From The Wall Street Journal:

After months of reflection, the overseers of the U.S. financial system have concluded that current regulations, administered carefully, are sufficient to prevent hedge funds, private-equity investors and other "private pools of capital" from threatening the stability of the broader financial system.

The report by the President's Working Group on Financial Markets -- the heads of the Treasury, Federal Reserve, Securities and Exchange Commission and Commodity Futures Trading Commission -- is their first comprehensive statement on hedge-fund risks since a study that followed the near-collapse in 1999 of giant hedge fund Long Term Capital Management.

The "principles and guidelines" released Thursday said that while hedge funds "present challenges for market participants and policymakers," the risks can be maintained through a combination of "market discipline" and limiting the private pools of capital to wealthy investors.

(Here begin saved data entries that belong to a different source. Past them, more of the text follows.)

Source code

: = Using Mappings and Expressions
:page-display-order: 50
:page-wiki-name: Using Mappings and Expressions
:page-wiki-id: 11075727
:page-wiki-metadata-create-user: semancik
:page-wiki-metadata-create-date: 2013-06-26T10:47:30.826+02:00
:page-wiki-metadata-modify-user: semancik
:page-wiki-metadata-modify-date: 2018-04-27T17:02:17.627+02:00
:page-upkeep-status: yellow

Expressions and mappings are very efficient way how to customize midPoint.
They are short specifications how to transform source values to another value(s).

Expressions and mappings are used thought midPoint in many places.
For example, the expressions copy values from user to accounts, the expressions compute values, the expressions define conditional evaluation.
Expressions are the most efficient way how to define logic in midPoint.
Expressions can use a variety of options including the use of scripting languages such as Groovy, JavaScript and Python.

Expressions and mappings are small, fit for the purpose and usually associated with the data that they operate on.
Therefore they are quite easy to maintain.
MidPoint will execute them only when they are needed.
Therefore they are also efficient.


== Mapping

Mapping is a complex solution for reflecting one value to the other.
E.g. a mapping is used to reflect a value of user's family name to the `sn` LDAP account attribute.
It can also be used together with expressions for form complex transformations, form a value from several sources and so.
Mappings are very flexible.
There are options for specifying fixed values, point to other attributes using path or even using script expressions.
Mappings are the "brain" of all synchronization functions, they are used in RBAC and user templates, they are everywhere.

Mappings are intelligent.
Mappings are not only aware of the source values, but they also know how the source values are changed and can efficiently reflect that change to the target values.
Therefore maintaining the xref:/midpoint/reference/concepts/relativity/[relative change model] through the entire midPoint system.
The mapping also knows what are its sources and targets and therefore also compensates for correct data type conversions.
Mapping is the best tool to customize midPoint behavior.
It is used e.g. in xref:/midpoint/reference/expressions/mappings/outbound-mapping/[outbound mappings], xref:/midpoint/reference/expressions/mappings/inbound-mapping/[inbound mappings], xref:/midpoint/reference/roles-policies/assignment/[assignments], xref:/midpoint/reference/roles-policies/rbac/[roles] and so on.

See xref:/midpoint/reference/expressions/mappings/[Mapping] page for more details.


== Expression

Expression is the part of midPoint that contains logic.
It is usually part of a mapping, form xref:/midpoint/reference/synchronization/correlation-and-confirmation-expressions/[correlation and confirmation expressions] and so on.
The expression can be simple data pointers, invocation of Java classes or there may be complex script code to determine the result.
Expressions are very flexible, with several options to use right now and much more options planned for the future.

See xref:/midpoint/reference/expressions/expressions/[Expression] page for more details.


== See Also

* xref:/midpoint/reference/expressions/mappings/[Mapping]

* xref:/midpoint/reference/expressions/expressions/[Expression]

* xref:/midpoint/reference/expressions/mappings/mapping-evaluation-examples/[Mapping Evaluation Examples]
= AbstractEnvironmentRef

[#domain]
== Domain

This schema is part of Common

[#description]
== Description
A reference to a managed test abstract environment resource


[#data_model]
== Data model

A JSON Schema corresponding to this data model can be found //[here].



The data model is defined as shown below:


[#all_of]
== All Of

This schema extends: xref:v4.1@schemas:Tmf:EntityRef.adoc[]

It urged policy makers to scrutinize hedge fund counter-parties, such as banks and mutual funds, and rely on investors and their financial advisors to help mitigate risks.

...Mr. Paulson said. "What we've emphasized is market discipline."

Of course, it ain't over until it's over...

Rep. Barney Frank (D., Mass.), chairman of the House Financial Services Committee, said his panel will hold hearings on hedge funds this spring. He called the working group's report "a first step in addressing questions presented by the significant growth of hedge funds," but added "further study and monitoring" of systemic risk and investor protection were needed.

... but for now, the view is that the players are big boys and girls and that the exposure of banks, for example, are being contained through the prudent exercise of current oversight.  Or, in the workds of the headline writers at Forbes.com: Caveat Emptor.